As an executive, I want to generate a report so that I can understand which departments need to improve their productivity

Our goal with user stories is to write down a short place holding sentence that will remind developers and customers to hold future conversations.

Why User Stories are better?

1. Comprehension

A way that extensive upfront Requirements Specifications can kill a project is through the inaccuracies of written language.

The shift toward verbal communication of User Stories provides rapid feedback cycles, which leads to greater understanding.

2. Planning

A difference between User Stories and Requirements Specifications is that with the latter the cost of each requirement is not made visible until all the requirements are written down.

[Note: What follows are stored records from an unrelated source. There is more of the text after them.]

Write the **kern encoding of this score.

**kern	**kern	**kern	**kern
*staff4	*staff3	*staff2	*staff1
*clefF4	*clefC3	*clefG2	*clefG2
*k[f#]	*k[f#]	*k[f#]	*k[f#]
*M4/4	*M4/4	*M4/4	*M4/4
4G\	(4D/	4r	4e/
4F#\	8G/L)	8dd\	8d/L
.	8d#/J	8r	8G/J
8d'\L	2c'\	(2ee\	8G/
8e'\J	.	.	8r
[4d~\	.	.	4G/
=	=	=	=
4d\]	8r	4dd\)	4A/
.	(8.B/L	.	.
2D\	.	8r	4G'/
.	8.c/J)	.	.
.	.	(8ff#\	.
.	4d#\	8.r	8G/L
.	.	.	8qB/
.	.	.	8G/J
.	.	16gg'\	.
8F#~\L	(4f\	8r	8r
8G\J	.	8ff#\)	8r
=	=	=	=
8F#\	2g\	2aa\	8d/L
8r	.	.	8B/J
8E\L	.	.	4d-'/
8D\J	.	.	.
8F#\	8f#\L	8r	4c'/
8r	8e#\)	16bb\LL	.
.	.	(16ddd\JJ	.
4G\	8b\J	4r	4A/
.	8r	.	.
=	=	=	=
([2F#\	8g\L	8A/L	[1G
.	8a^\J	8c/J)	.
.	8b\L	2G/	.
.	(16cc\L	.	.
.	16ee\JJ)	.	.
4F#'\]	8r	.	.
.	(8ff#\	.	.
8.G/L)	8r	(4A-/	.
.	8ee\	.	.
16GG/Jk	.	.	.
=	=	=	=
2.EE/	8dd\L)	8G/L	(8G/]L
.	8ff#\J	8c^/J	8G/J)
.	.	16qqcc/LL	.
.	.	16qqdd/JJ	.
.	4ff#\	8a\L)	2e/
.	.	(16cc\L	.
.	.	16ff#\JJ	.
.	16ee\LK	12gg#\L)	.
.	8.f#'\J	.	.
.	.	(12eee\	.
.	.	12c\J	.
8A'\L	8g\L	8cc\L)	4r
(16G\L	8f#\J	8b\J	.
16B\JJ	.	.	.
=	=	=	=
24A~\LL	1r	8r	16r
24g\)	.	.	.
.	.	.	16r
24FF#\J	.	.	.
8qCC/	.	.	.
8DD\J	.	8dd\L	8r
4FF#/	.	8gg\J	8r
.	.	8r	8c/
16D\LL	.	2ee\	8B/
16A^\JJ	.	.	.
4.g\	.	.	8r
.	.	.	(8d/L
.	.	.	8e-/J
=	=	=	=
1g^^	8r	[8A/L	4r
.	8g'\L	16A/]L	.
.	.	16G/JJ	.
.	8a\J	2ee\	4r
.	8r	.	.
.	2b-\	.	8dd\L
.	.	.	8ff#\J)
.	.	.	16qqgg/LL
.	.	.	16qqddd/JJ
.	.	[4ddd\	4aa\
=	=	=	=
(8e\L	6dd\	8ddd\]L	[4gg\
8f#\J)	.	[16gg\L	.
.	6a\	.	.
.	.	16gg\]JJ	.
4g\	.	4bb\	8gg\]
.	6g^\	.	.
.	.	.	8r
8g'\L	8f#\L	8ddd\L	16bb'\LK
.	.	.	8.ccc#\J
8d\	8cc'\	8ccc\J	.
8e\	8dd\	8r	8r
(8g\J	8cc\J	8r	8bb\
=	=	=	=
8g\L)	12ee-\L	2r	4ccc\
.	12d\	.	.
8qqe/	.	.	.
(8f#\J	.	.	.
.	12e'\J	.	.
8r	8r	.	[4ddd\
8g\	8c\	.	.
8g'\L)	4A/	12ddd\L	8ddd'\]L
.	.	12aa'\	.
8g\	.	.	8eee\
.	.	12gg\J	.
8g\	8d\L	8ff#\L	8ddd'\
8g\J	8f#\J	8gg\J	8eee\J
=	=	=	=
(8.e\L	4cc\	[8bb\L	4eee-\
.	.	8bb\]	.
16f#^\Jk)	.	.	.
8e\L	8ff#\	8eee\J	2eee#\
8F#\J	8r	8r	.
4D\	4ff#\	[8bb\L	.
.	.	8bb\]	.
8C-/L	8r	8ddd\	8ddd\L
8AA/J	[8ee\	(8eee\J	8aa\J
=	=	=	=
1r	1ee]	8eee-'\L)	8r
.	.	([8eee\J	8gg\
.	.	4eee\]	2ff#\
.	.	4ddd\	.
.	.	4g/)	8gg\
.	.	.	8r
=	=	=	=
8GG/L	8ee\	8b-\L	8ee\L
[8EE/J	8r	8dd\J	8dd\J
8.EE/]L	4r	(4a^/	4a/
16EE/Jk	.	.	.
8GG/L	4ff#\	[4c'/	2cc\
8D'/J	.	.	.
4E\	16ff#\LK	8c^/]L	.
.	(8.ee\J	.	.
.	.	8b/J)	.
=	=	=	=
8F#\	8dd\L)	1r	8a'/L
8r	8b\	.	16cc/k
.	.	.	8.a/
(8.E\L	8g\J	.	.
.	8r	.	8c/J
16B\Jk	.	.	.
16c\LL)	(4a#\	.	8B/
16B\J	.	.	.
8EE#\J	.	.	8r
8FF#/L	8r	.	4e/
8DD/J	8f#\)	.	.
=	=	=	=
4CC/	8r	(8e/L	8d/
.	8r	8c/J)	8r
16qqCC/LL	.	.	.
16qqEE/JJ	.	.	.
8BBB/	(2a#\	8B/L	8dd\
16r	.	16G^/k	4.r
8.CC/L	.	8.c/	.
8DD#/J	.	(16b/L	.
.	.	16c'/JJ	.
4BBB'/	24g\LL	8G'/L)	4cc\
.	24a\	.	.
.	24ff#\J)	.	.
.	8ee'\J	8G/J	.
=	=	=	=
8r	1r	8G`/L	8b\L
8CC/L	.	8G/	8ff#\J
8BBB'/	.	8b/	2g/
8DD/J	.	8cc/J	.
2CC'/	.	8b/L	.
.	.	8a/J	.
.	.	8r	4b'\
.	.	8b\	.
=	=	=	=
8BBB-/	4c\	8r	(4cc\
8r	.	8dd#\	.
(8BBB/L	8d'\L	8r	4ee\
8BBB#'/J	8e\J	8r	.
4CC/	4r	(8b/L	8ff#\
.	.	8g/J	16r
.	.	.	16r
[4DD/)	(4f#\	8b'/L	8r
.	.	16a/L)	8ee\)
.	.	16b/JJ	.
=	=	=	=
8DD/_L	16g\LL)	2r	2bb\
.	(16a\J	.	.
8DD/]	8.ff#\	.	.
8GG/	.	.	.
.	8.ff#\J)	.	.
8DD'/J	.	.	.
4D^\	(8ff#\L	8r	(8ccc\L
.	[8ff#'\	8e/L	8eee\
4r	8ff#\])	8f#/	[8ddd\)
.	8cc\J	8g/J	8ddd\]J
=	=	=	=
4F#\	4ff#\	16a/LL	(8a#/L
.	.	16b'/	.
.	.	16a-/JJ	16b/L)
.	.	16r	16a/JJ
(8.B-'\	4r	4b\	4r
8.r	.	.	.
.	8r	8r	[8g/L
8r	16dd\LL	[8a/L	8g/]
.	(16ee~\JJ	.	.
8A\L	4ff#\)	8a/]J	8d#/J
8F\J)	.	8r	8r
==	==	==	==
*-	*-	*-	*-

With stories, an estimate is associated with each one right up front so that they may be conveniently used for release planning.

3. Resiliency

Change always happens in projects…

  • Users and customers do not generally know exactly what they want
  • Many of the details needed to develop the software become clear only as the system is being developed
  • Product and project changes occur
  • People make mistakes

User Stories embrace change because

  • Do not need to be all written before developers can begin coding the first
  • Encourage deferring details because we can write them at whatever level of detail is appropriate in a given moment.

4. Prioritization

It’s hard to prioritize and work with thousands of sentences all starting with “The system shall…”.
That difficulty usually results in having the user considering 95% of the requirements high priority!

On the opposite, User Stories can be easily ordered by priority.